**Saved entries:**
********
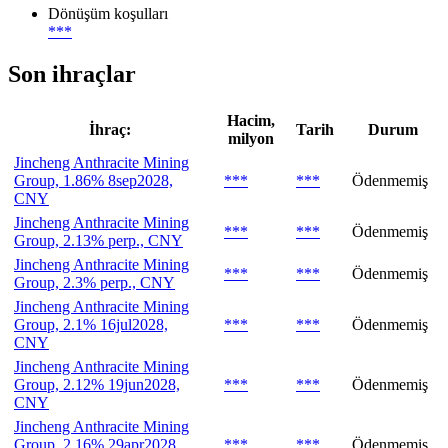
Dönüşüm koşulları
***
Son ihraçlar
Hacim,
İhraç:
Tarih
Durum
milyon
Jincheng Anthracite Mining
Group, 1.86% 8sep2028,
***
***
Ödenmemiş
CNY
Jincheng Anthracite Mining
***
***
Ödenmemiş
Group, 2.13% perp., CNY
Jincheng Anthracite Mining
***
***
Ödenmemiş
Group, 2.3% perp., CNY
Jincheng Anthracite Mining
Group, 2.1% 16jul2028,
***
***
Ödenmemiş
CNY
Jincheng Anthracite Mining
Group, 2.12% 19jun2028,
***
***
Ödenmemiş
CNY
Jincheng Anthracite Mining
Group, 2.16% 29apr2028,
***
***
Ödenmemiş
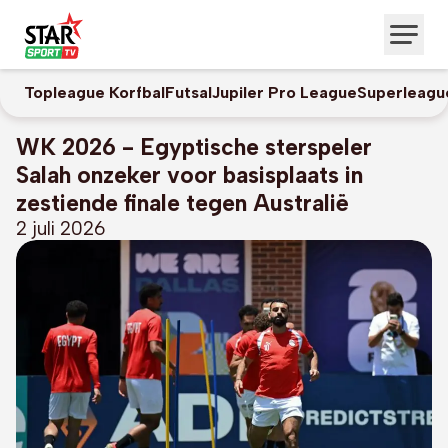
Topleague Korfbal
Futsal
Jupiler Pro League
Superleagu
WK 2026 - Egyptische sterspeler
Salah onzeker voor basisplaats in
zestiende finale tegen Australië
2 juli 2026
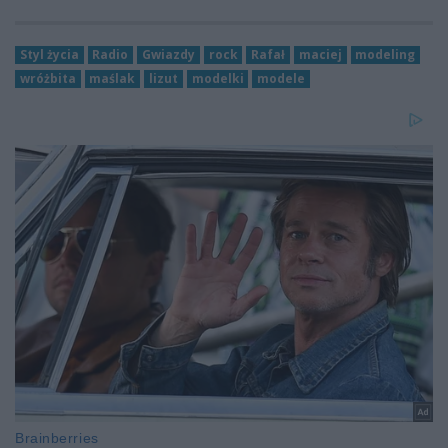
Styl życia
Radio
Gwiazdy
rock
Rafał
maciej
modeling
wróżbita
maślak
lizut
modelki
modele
********
**Task details:**
Write out every line of the saved entries above without changing anything, and leave the pictures out.

**Response to the task:**
Dönüşüm koşulları
***
Son ihraçlar
Hacim,
İhraç:
Tarih
Durum
milyon
Jincheng Anthracite Mining
Group, 1.86% 8sep2028,
***
***
Ödenmemiş
CNY
Jincheng Anthracite Mining
***
***
Ödenmemiş
Group, 2.13% perp., CNY
Jincheng Anthracite Mining
***
***
Ödenmemiş
Group, 2.3% perp., CNY
Jincheng Anthracite Mining
Group, 2.1% 16jul2028,
***
***
Ödenmemiş
CNY
Jincheng Anthracite Mining
Group, 2.12% 19jun2028,
***
***
Ödenmemiş
CNY
Jincheng Anthracite Mining
Group, 2.16% 29apr2028,
***
***
Ödenmemiş
Topleague Korfbal
Futsal
Jupiler Pro League
Superleagu
WK 2026 - Egyptische sterspeler
Salah onzeker voor basisplaats in
zestiende finale tegen Australië
2 juli 2026
Styl życia
Radio
Gwiazdy
rock
Rafał
maciej
modeling
wróżbita
maślak
lizut
modelki
modele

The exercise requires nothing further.